The most interesting way of getting around Labrador is on the coastal ferry which runs from Lewisporte on the island of Newfoundland, bouncing all the way up the coast of Labrador as far as Nain. This is a two-week return trip which runs when the coast is clear of ice, approximately from mid-July to mid-December.

Yukon

This is that north-eastern part of Canada immediately next to Alaska. If you like canoeing or white-water rafting, this is the place, though be brief - the very short, warm summers are followed by interminable bitter winters of unrelenting cold and dark.

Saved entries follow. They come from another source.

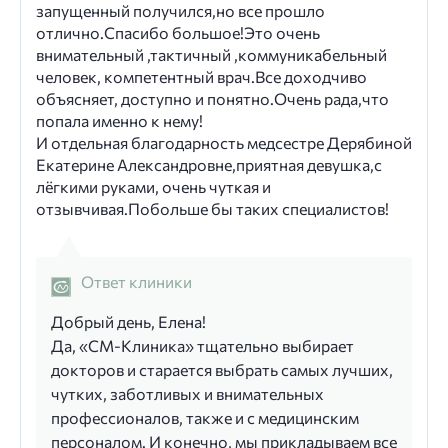
запущенный получился,но все прошло
отлично.Спасибо большое!Это очень
внимательный ,тактичный ,коммуникабельный
человек, компетентный врач.Все доходчиво
объясняет, доступно и понятно.Очень рада,что
попала именно к нему!
И отдельная благодарность медсестре Дерябиной
Екатерине Александровне,приятная девушка,с
лёгкими руками, очень чуткая и
отзывчивая.Побольше бы таких специалистов!
Ответ клиники
Добрый день, Елена!
Да, «СМ-Клиника» тщательно выбирает
докторов и старается выбрать самых лучших,
чутких, заботливых и внимательных
профессионалов, также и с медицинским
персоналом. И конечно, мы прикладываем все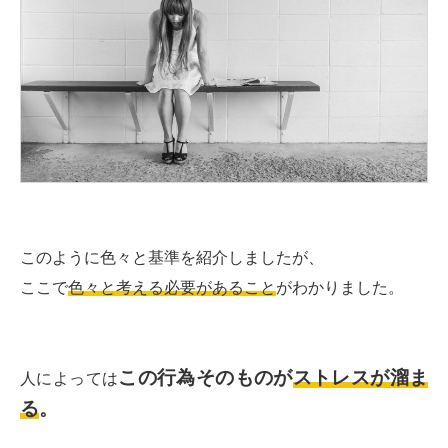
このように色々と基準を紹介しましたが、
ここで
色々と考える必要があること
がわかりました。
この行為そのものが
ストレスが溜ま
人によっては
る
。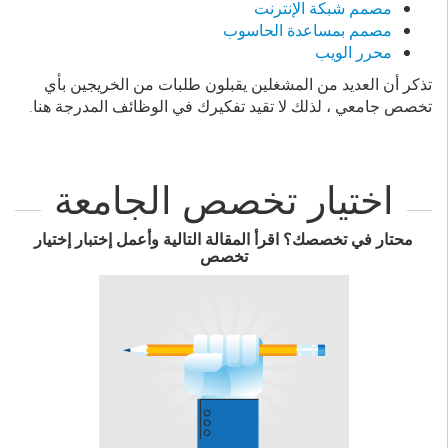
مصمم شبكة الإنترنت
مصمم بمساعدة الحاسوب
محرر الويب
تذكر أن العديد من المشغلين يقبلون طلبات من الخريجين بأي
تخصص جامعي ، لذلك لا تقيد تفكيرك في الوظائف المدرجة هنا.
اختيار تخصص الجامعة
محتار في تخصصك؟ اقرأ المقالة التالية وأعمل إختبار إختيار
تخصص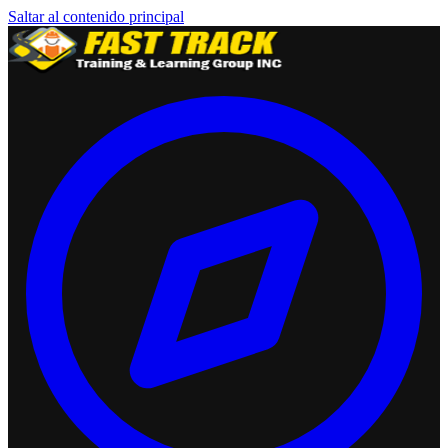
Saltar al contenido principal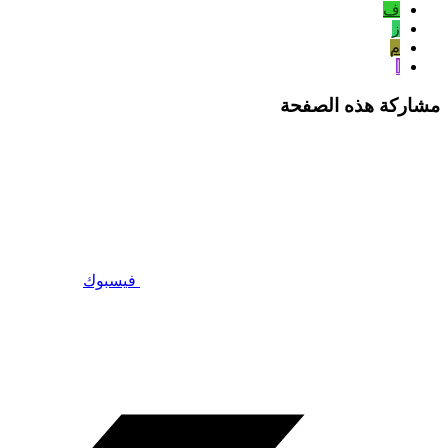
ف
ز
م
ا
مشاركة هذه الصفحة
فيسبوك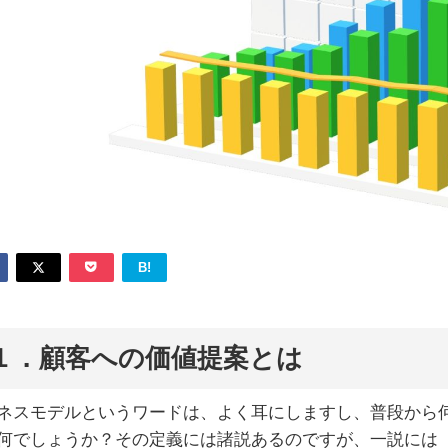
B!
１．顧客への価値提案とは
ネスモデルというワードは、よく耳にしますし、普段から
何でしょうか？その定義には諸説あるのですが、一説には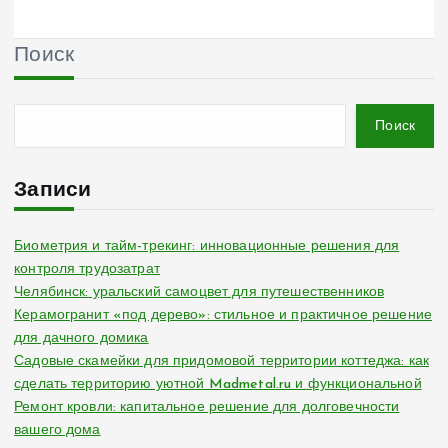
Поиск
Поиск
Записи
Биометрия и тайм-трекинг: инновационные решения для
контроля трудозатрат
Челябинск: уральский самоцвет для путешественников
Керамогранит «под дерево»: стильное и практичное решение
для дачного домика
Садовые скамейки для придомовой территории коттеджа: как
сделать территорию уютной Madmetal.ru и функциональной
Ремонт кровли: капитальное решение для долговечности
вашего дома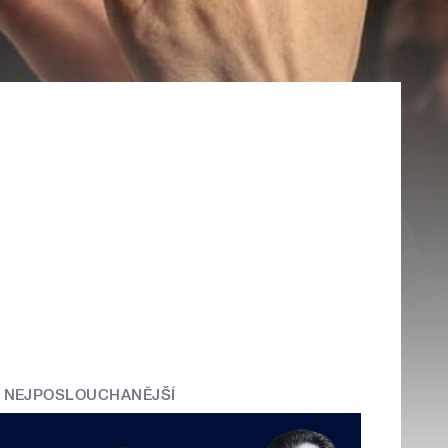
NEJPOSLOUCHANĚJŠÍ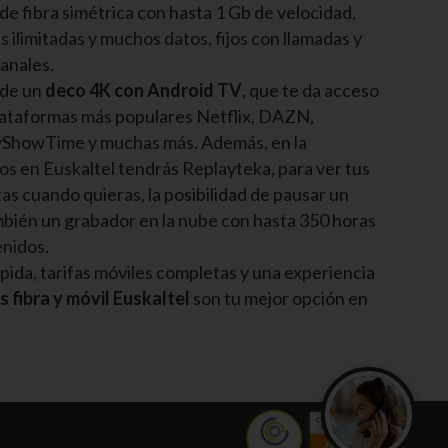
de fibra simétrica con hasta 1 Gb de velocidad,
s ilimitadas y muchos datos, fijos con llamadas y
canales.
 de un
deco 4K con Android TV
, que te da acceso
 plataformas más populares Netflix, DAZN,
yShowTime y muchas más. Además, en la
os en Euskaltel tendrás Replayteka, para ver tus
as cuando quieras, la posibilidad de pausar un
bién un grabador en la nube con hasta 350 horas
enidos.
pida, tarifas móviles completas y una experiencia
s fibra y móvil Euskaltel
son tu mejor opción en
¿Quieres con
Te asesoramos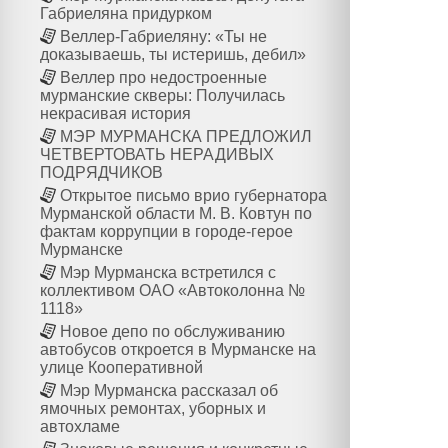
Габриеляна придурком
Веллер-Габриеляну: «Ты не
доказываешь, ты истеришь, дебил»
Веллер про недостроенные
мурманские скверы: Получилась
некрасивая история
МЭР МУРМАНСКА ПРЕДЛОЖИЛ
ЧЕТВЕРТОВАТЬ НЕРАДИВЫХ
ПОДРЯДЧИКОВ
Открытое письмо врио губернатора
Мурманской области М. В. Ковтун по
фактам коррупции в городе-герое
Мурманске
Мэр Мурманска встретился с
коллективом ОАО «Автоколонна №
1118»
Новое депо по обслуживанию
автобусов откроется в Мурманске на
улице Кооперативной
Мэр Мурманска рассказал об
ямочных ремонтах, уборных и
автохламе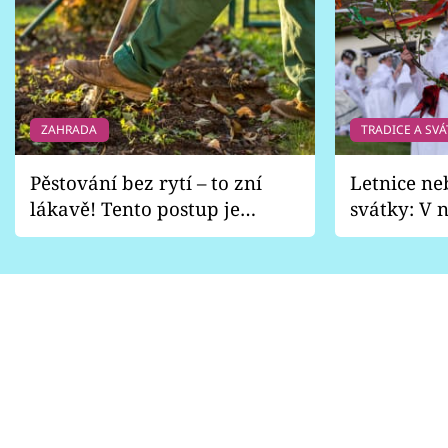
ZAHRADA
TRADICE A SVÁ
Pěstování bez rytí – to zní
Letnice ne
lákavě! Tento postup je
svátky: V n
vhodný jen pro některé
pondělí z
zahrady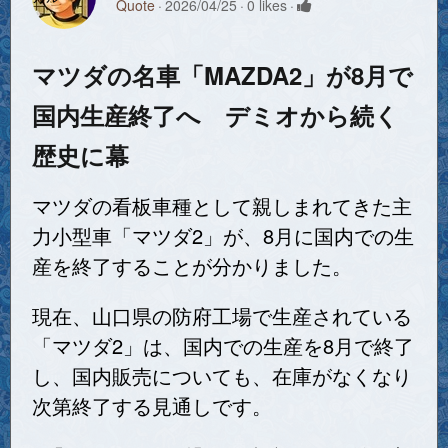
Quote
2026/04/25
0 likes
マツダの名車「MAZDA2」が8月で
国内生産終了へ デミオから続く
歴史に幕
マツダの看板車種として親しまれてきた主
力小型車「マツダ2」が、8月に国内での生
産を終了することが分かりました。
現在、山口県の防府工場で生産されている
「マツダ2」は、国内での生産を8月で終了
し、国内販売についても、在庫がなくなり
次第終了する見通しです。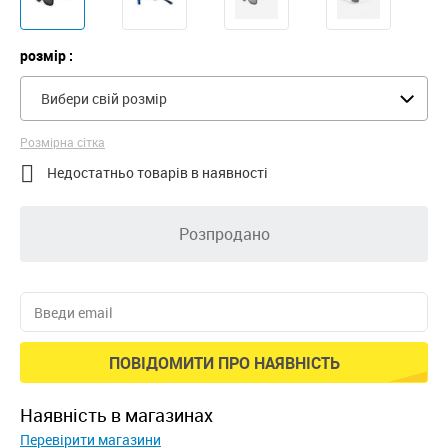
розмір :
Вибери свій розмір
Розмірна сітка

Недостатньо товарів в наявності
Розпродано
ПОВІДОМИТИ ПРО НАЯВНІСТЬ
наявність в магазинах
Перевірити магазини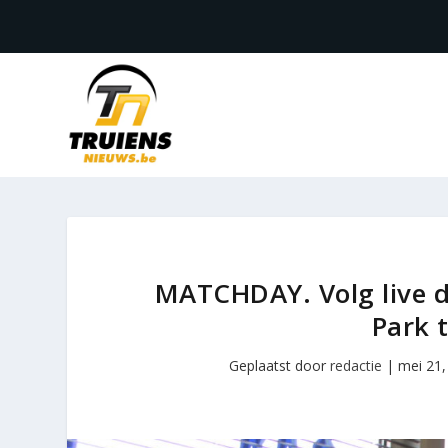
MATCHDAY. Volg live d
Park 
Geplaatst door
redactie
|
mei 21,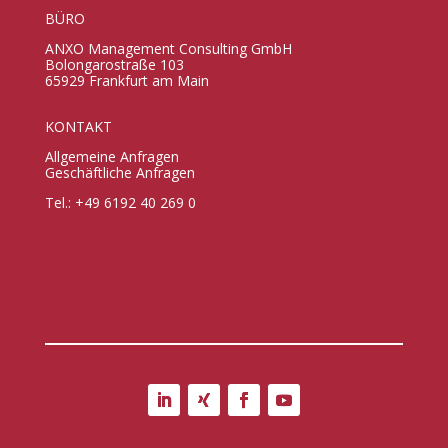
BÜRO
ANXO Management Consulting GmbH
Bolongarostraße 103
65929 Frankfurt am Main
KONTAKT
Allgemeine Anfragen
Geschäftliche Anfragen
Tel.: +49 6192 40 269 0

The original population groups of this area, the Dene and the Inuit, have maintained a small presence throughout history. No one else used to come here except for fur traders, whalers and the odd prospecter, until gold was discovered in 1896, opening up the famous Yukon gold rush, which created a city of 40,000 people, Dawson City, almost instantaneously. That was perhaps the last time anything exciting happened in Yukon. Today the largest city by far is Whitehorse, which sits on the main highway to Alaska, and contains about 24,000 people. As for Dawson, which also briefly flowered as a 19th-century sin city, it now contains just 2,000 people though many of the older buildings still remain.

Northwest Territories

If Yukon is a trifle crowded for you, how about the the Northwest Territories? At just one person per 40 square miles this is one of the largest, emptiest areas in the world. The tourists who come to this remote region do so for canoeing, fishing and hiking, though campers have to watch out for mosquitos as well as bears and bison. Outside the midsummer months you can come for the aurora borealis.

In the past simply getting up to the Northwest Territories was a huge undertaking but these days you can drive yourself or even travel by bus from Edmonton in Alberta Province. The south-western corner of the area. around Yellowknife in the district of Mackenzie is the most accessible, but it is possible to get as far as Inuvik by road, inside the Arctic circle and just 56 miles south of the Arctic coast.

The eastern part of the Northwest Territories fragments into islands that reach to within 500 miles of the north pole itself; it is seriously cold here, even in summer. Historically, this was where seamen in search of the north-west passage tended to meet icy deaths. Exploring the islands today is mainly a matter of flying in and out as there are no roads to speak of.

Baffin (the largest) and Ellesmere island (the most northerly) are tempting if you can afford the ticket. Baffin even has a town, Iqaluit, of 2,000 inhabitants but Ellesmere is an uninhabited wilderness where only the presence of thermal oases allow a few animals and plants to survive.